Ian Ritchie, president of the Royal College of Surgeons of Edinburgh and a consultant trauma and orthopaedic surgeon, told the Telegraph: “Our job as surgeons doesn’t begin and end in the operating theatre.

“Exercise clearly helps people stave off disease and live longer – and whenever appropriate, it should become an integral part of the surgical prescription as well.

"At the Royal College of Surgeons of Edinburgh we are committed to improving standards through education and training.

“We believe this programme will improve patient outcomes, decrease costs and above all help reduce mortality by giving us healthier patients who can bounce back quicker after a surgical intervention.”

Jon Dearing, a consultant orthopaedic surgeon and regional surgical advisor for the RCSEd said: “A simple 30 minutes of physical activity per day in the lead up to surgery not only can significantly reduce avoidable complications and mortality, but in some instances can even improve the chances of ‘borderline’ or unsuitable surgical candidates.

“We’re not talking necessarily about donning Lycra and getting sweaty at a gym – just straightforward measures such as walking or cycling instead of driving, taking the stairs instead of the lift and parking further away from the shops.

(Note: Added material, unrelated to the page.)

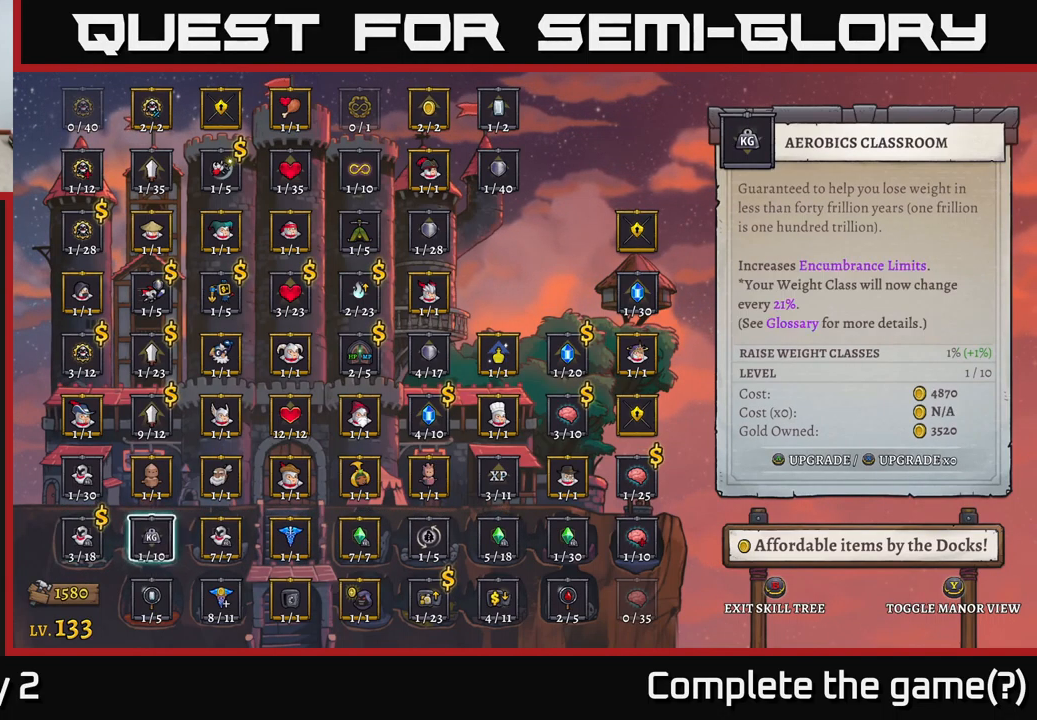
{"buttons": ["A"], "left_stick": "center", "right_stick": "center", "events": [[67, "left_stick", "center"], [134, "left_stick", "up"], [484, "left_stick", "center"], [500, "A", "down"]]}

Simple steps like this can improve surgical outcomes, aid the recovery process and even enhance the patient’s own psychological well-being as they get better faster. Most waiting times for surgery are around 12 weeks – this is plenty of time to work on increasing the likelihood of a successful operation.”

We previously reported how research conducted by an academic at the University of East Anglia (UEA) found that regular, daily exercise such as cycling and walking, along with giving up smoking – or not starting in the first place – are the most important steps people can take to improve their health.

While studies extolling the benefits of regular exercise are nothing new - this research, conducted by analysing the results of 40 separate studies conducted worldwide, does highlight is the range of conditions that an active lifestyle can help prevent.

Leslie Alford, a trained physiotherapist who lectures at UEA, identified 24 separate conditions, including dementia and cancer, that people could lessen the risk of contracting by undertaking regular exercise of as little as 30 minutes a day. He also says that it can also help the reduce the rate at which the body deteriorates with age.